About this task — Copy out the lines from the one containing "を含む）の解体に利用できる補助金制度です。" through the one containing "हिंदी साहित्य", including both, and leave out any pictures.

[Page images and extracted text]
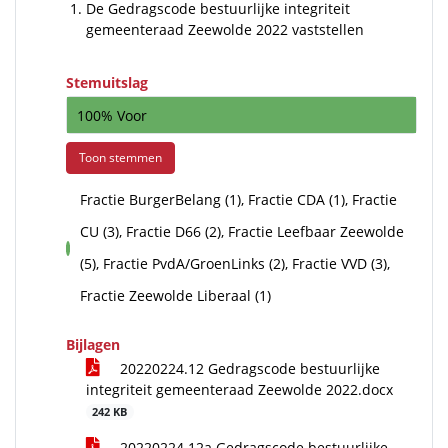
De Gedragscode bestuurlijke integriteit
gemeenteraad Zeewolde 2022 vaststellen
Stemuitslag
100% Voor
Toon stemmen
Fractie BurgerBelang (1), Fractie CDA (1), Fractie
CU (3), Fractie D66 (2), Fractie Leefbaar Zeewolde
voor
(5), Fractie PvdA/GroenLinks (2), Fractie VVD (3),
Fractie Zeewolde Liberaal (1)
Bijlagen
20220224.12 Gedragscode bestuurlijke
integriteit gemeenteraad Zeewolde 2022.docx
242 KB
20220224.12a Gedragscode bestuurlijke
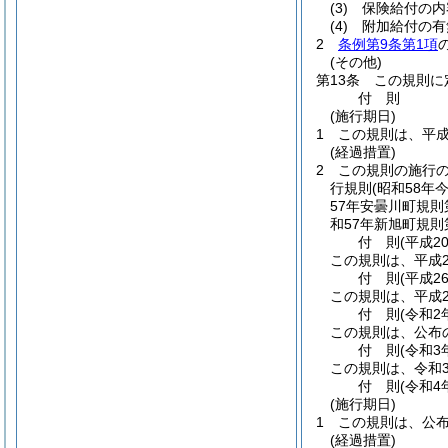
(3)
保険給付の内
(4)
附加給付の有
2
条例第9条第1項
(その他)
第13条
この規則に
付
則
(施行期日)
1
この規則は、平成
(経過措置)
2
この規則の施行
行規則
(昭和58年
57年安曇川町規則第
和57年新旭町規則第
付
則
(平成2
この規則は、平成2
付
則
(平成2
この規則は、平成2
付
則
(令和2
この規則は、公布
付
則
(令和3
この規則は、令和
付
則
(令和4
(施行期日)
1
この規則は、公
(経過措置)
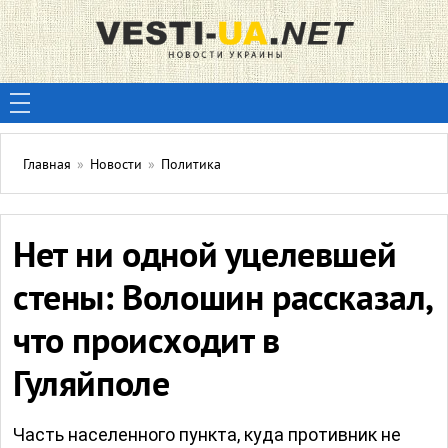
Главная
»
Новости
»
Политика
Нет ни одной уцелевшей
стены: Волошин рассказал,
что происходит в
Гуляйполе
Часть населенного пункта, куда противник не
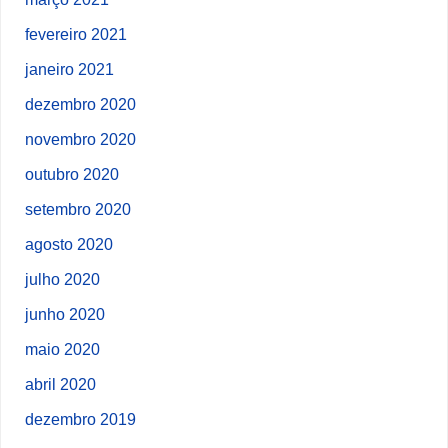
fevereiro 2021
janeiro 2021
dezembro 2020
novembro 2020
outubro 2020
setembro 2020
agosto 2020
julho 2020
junho 2020
maio 2020
abril 2020
dezembro 2019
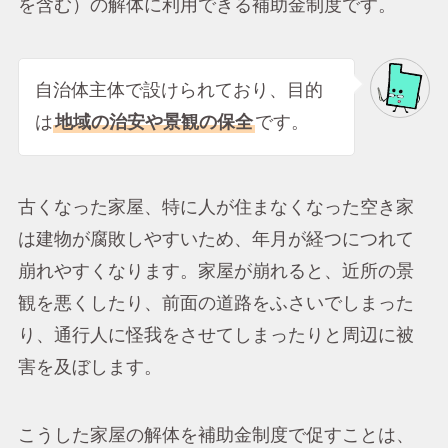
を含む）の解体に利用できる補助金制度です。
自治体主体で設けられており、目的
は
地域の治安や景観の保全
です。
古くなった家屋、特に人が住まなくなった空き家
は建物が腐敗しやすいため、年月が経つにつれて
崩れやすくなります。家屋が崩れると、近所の景
観を悪くしたり、前面の道路をふさいでしまった
り、通行人に怪我をさせてしまったりと周辺に被
害を及ぼします。
こうした家屋の解体を補助金制度で促すことは、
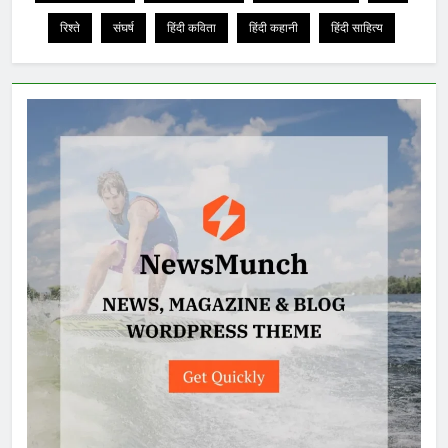
रिश्ते
संघर्ष
हिंदी कविता
हिंदी कहानी
हिंदी साहित्य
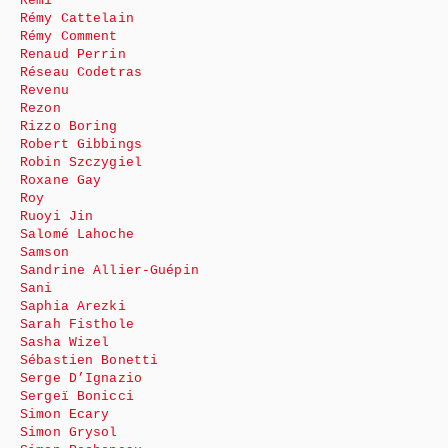
Rémi
Rémy Cattelain
Rémy Comment
Renaud Perrin
Réseau Codetras
Revenu
Rezon
Rizzo Boring
Robert Gibbings
Robin Szczygiel
Roxane Gay
Roy
Ruoyi Jin
Salomé Lahoche
Samson
Sandrine Allier-Guépin
Sani
Saphia Arezki
Sarah Fisthole
Sasha Wizel
Sébastien Bonetti
Serge D’Ignazio
Sergeï Bonicci
Simon Ecary
Simon Grysol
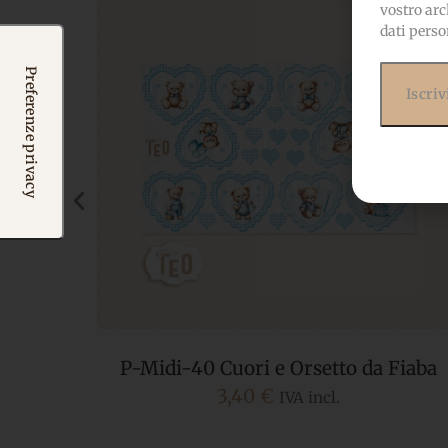
vostro arc
dati perso
Fiaba
P-Midi-37 Ciuf Ciuf… un Carico di
Coccole Celeste
3,40
€
IVA incl.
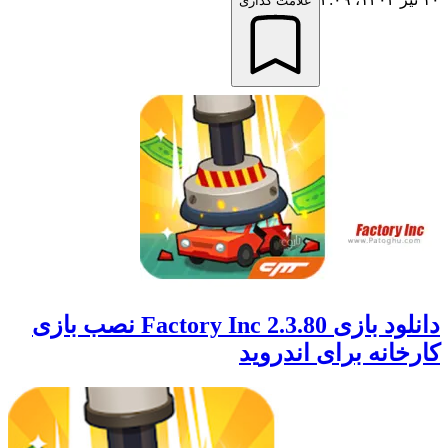
علامت گذاری
دانلود بازی Factory Inc 2.3.80 نصب بازی
کارخانه برای اندروید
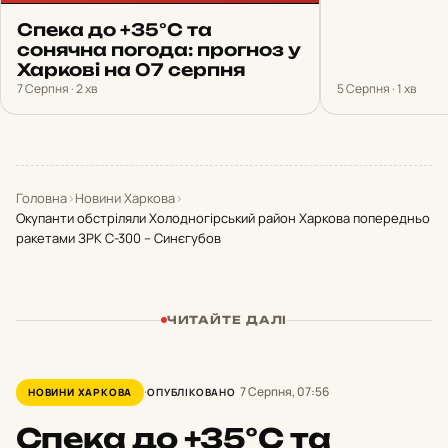
Спека до +35°С та
сонячна погода: прогноз у
Харкові на 07 серпня
7 Серпня · 2 хв
5 Серпня · 1 хв
Головна
›
Новини Харкова
›
Окупанти обстріляли Холодногірський район Харкова попередньо
ракетами ЗРК С-300 – Синєгубов
ЧИТАЙТЕ ДАЛІ
7 Серпня, 07:56
НОВИНИ ХАРКОВА
ОПУБЛІКОВАНО
Спека до +35°С та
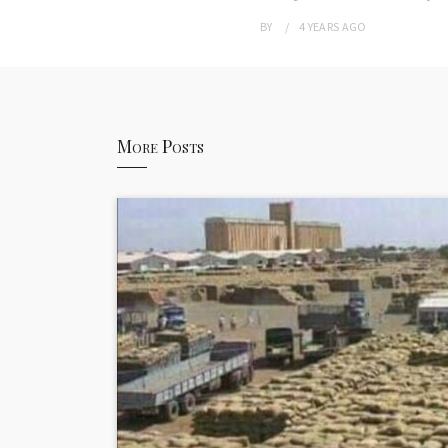
BY
4 YEARS
AGO
More Posts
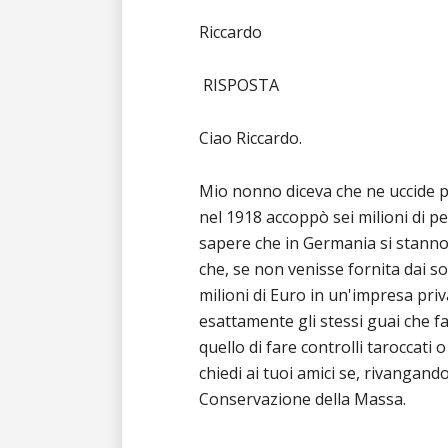
Riccardo
RISPOSTA
Ciao Riccardo.
Mio nonno diceva che ne uccide pi
nel 1918 accoppò sei milioni di pe
sapere che in Germania si stanno
che, se non venisse fornita dai sol
milioni di Euro in un'impresa priva
esattamente gli stessi guai che f
quello di fare controlli taroccati 
chiedi ai tuoi amici se, rivangando 
Conservazione della Massa.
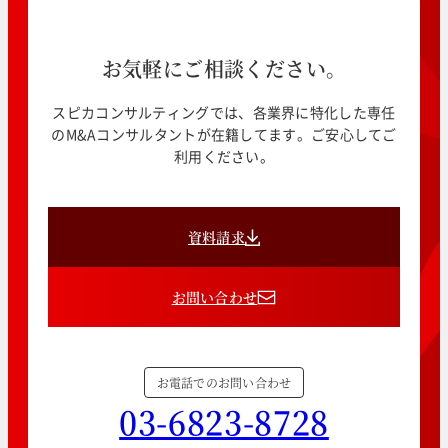
お気軽にご相談ください。
スピカコンサルティングでは、各業界に特化した専任
のM&Aコンサルタントが在籍してます。ご安心してご
利用ください。
資料請求
お問い合わせ
お電話でのお問い合わせ
03-6823-8728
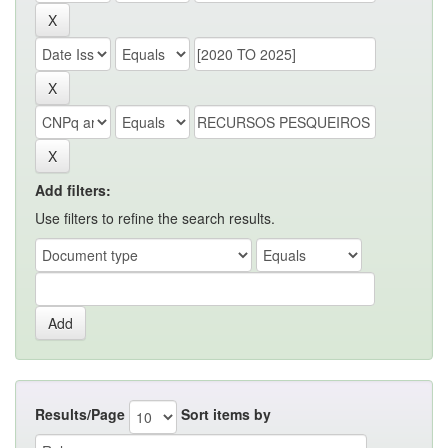
Add filters:
Use filters to refine the search results.
Results/Page
Sort items by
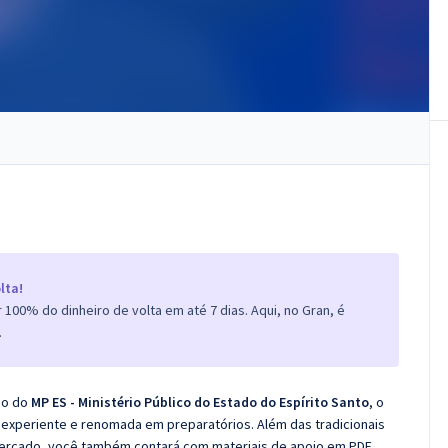
lta!
100% do dinheiro de volta em até 7 dias. Aqui, no Gran, é
.
co do
MP ES - Ministério Público do Estado do Espírito Santo
, o
experiente e renomada em preparatórios. Além das tradicionais
 mercado, você também contará com materiais de apoio em PDF.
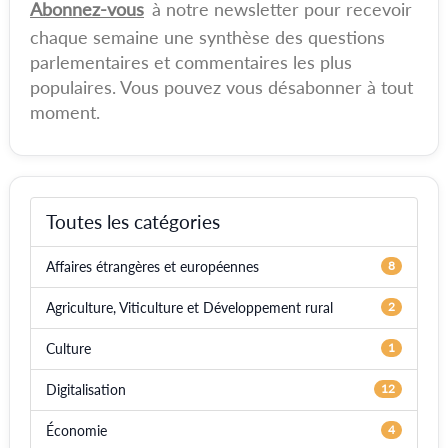
Abonnez-vous
à notre newsletter pour recevoir
chaque semaine une synthèse des questions
parlementaires et commentaires les plus
populaires. Vous pouvez vous désabonner à tout
moment.
Toutes les catégories
Affaires étrangères et européennes
8
Agriculture, Viticulture et Développement rural
2
Culture
1
Digitalisation
12
Économie
4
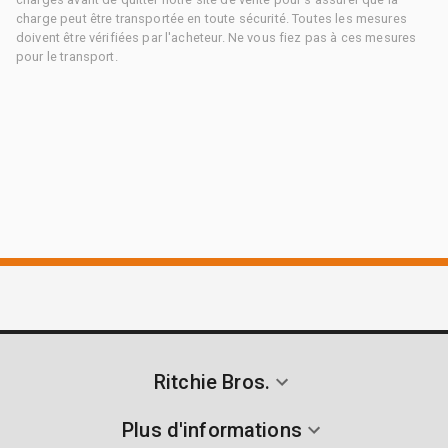
charge peut être transportée en toute sécurité. Toutes les mesures
doivent être vérifiées par l'acheteur. Ne vous fiez pas à ces mesures
pour le transport.
Ritchie Bros.
Plus d'informations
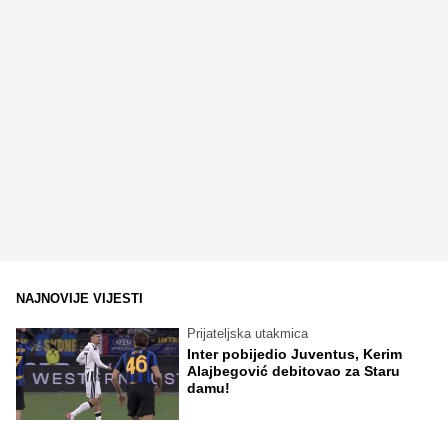
NAJNOVIJE VIJESTI
Prijateljska utakmica
Inter pobijedio Juventus, Kerim
Alajbegović debitovao za Staru
damu!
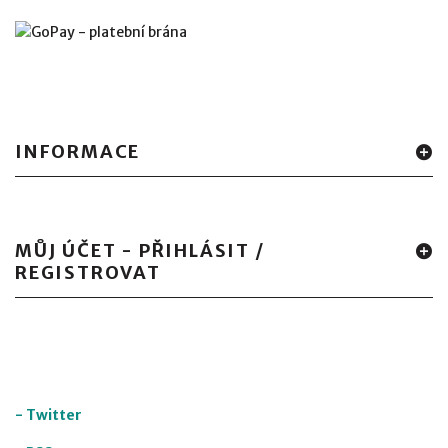
INFORMACE
MŮJ ÚČET - PŘIHLÁSIT /
REGISTROVAT
-
Twitter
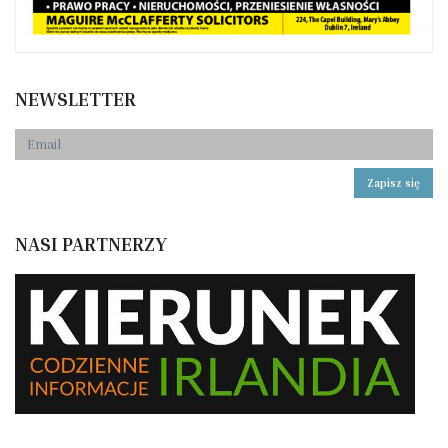
NEWSLETTER
Zapisz się
NASI PARTNERZY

Completed task —
を含む）の解体に利用できる補助金制度です。
自治体主体で設けられており、目的
は
地域の治安や景観の保全
です。
古くなった家屋、特に人が住まなくなった空き家
は建物が腐敗しやすいため、年月が経つにつれて
崩れやすくなります。家屋が崩れると、近所の景
観を悪くしたり、前面の道路をふさいでしまった
り、通行人に怪我をさせてしまったりと周辺に被
害を及ぼします。
こうした家屋の解体を補助金制度で促すことは、
रिश्ते
संघर्ष
हिंदी कविता
हिंदी कहानी
हिंदी साहित्य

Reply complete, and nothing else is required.